I have added the portrait of Edmund Halley and corrected what were obvious typos, such as ‘Coper-nicus’ and ‘in- struments. ‘ In all other respects, the text remains unedited [PJC].
It is well known that this distance of the sun from the earth, is supposed different by different astronomers. Ptolemy and his followers, as also Copernicus and Tycho Brahe, have computed it at 1200 semi-diameters of the earth, and Kepler at almost 3500; Riccioli doubles this last distance, and Hevelius makes it only half as much. But at length it was found, on observing by the telescope, Venus and Mercury on the sun’s disk, divested of their borrowed light, that the apparent diameters of the planets were much less than hitherto they had been supposed to be; and in particular, that Venus’s semi-diameter, seen from the sun, only subtends the fourth part of a minute, or 15 seconds; and that Mercury’s semi-diameter, at his mean distance from the sun, is seen under an angle of 10 seconds only, and Saturn’s semi-diameter under the same angle; and that the semi-diameter of Jupiter, the largest of all the planets, subtends no more than the third part of a minute at the sun. Whence, by analogy, some modern astronomers conclude that the earth’s semi-diameter, seen from the sun, subtends a mean angle, between the greater of Jupiter and the less of Saturn and Mercury, and equal to that of Venus, viz. one of 15 seconds; and consequently, that the distance of the sun from the earth is almost 14,000 semi-diameters of the latter. Another consideration has made these authors enlarge this distance a little more: for since the moon’s diameter is rather more than a quarter of the earth’s diameter, if the sun’s parallax be supposed 15 seconds, the body of the moon would be larger than that of Mercury, viz. a secondary planet larger than a primary one, which seems repugnant to the regular proportion and symmetry of the mundane system.

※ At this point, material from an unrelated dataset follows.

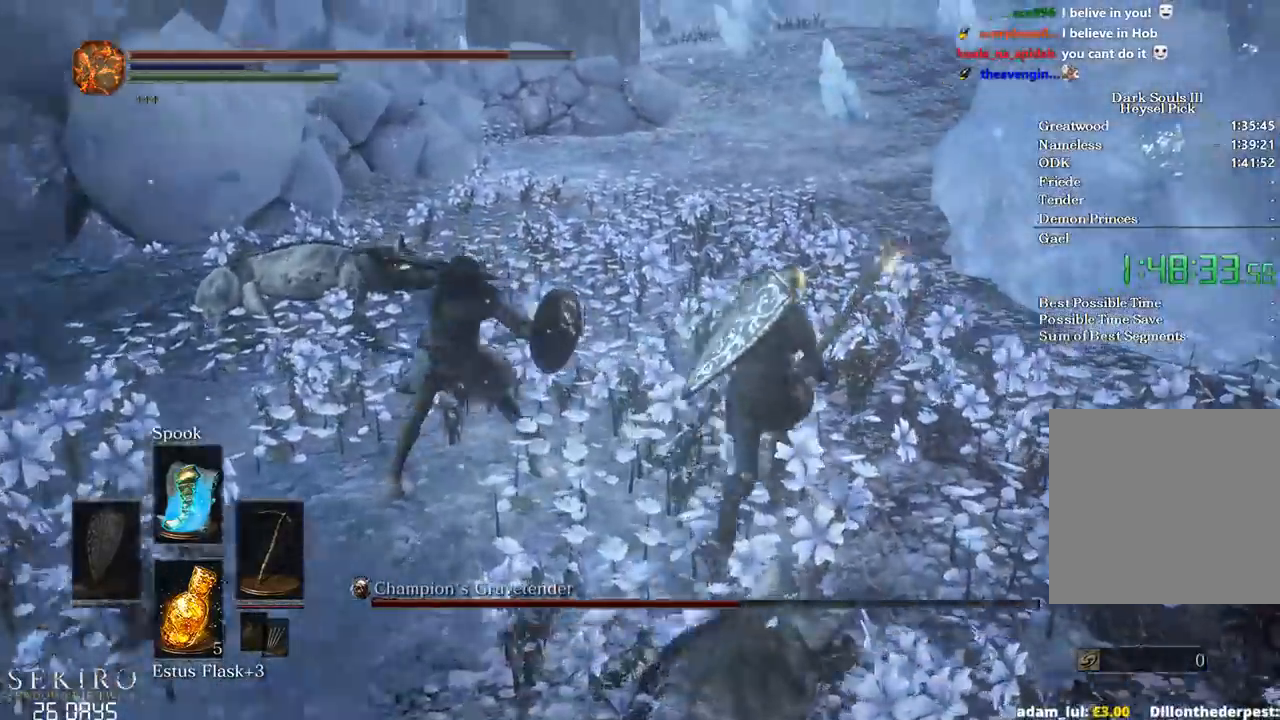
{"dt_ms": 500, "buttons": ["B"], "left_stick": "left", "right_stick": "center", "events": [[217, "left_stick", "up-left"], [483, "left_stick", "left"]]}
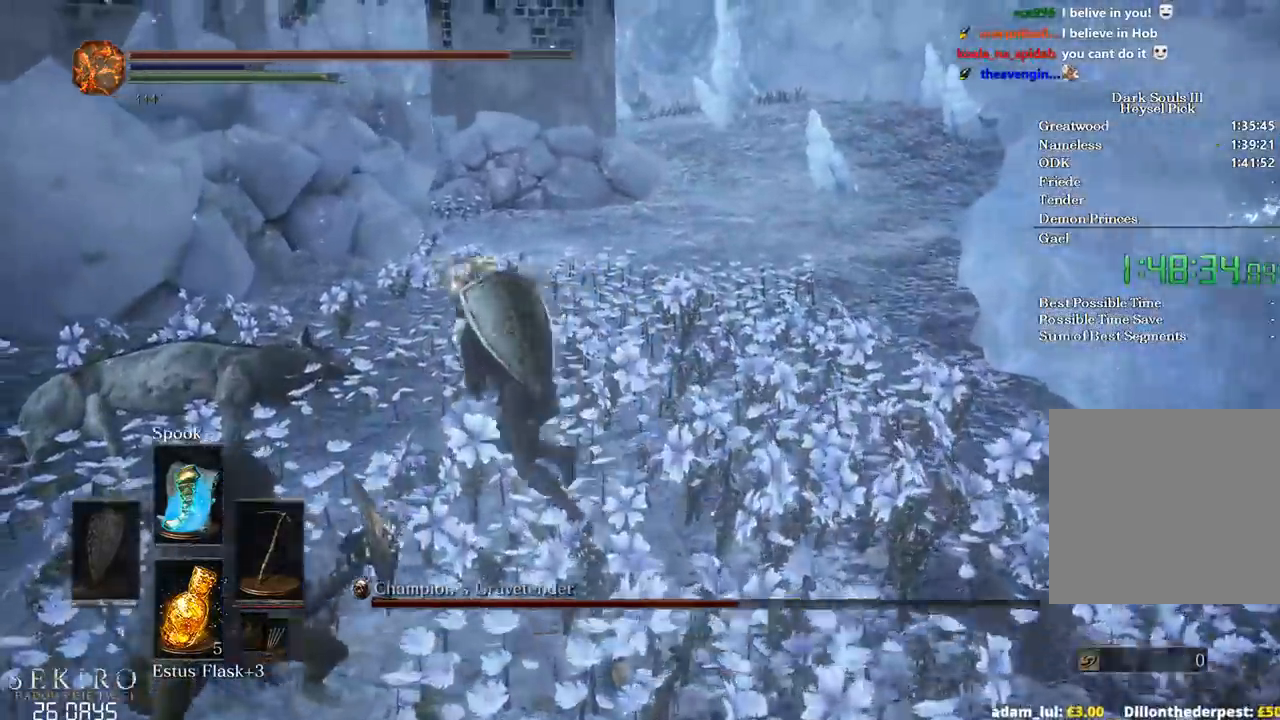
{"dt_ms": 500, "buttons": [], "left_stick": "down-right", "right_stick": "center", "events": [[300, "left_stick", "down-left"], [433, "B", "up"], [500, "left_stick", "down-right"]]}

On the contrary, it seems hardly consistent with the same proportion, that Venus, an inferior planet, and without any satellite, should be larger than our earth, a superior planet, and accompanied with so remarkable a satellite. Therefore, at a mean, supposing the earth’s semi-diameter, seen from the sun, or which is the same thing, the sun’s horizontal parallax, to be 12 seconds and a half, the moon will be less than Mercury, and the earth larger than Venus, and the sun’s distance from the earth come out nearly 16500 semi-diameters of the earth. I shall admit of this distance at present, till its precise quantity be made to appear more certain by the trial I propose; not regarding the authority of such as set the sun at an immensely greater distance, relying on the observations of a vibrating pendulum, which do not seem accurate enough to deter-mine such minute angles; at least, such as use this method will find the parallax sometimes none at all, and sometimes even negative; that is, the distance will become either infinite, or more than infinite, which is absurd. And it is scarcely possible for any one certainly to determine, by means of in-instruments, however nice, single seconds, or even 10 seconds; and therefore, it is not at all surprising, that the exceeding minuteness of such angles has hitherto baffled the many and ingenious attempts of artists.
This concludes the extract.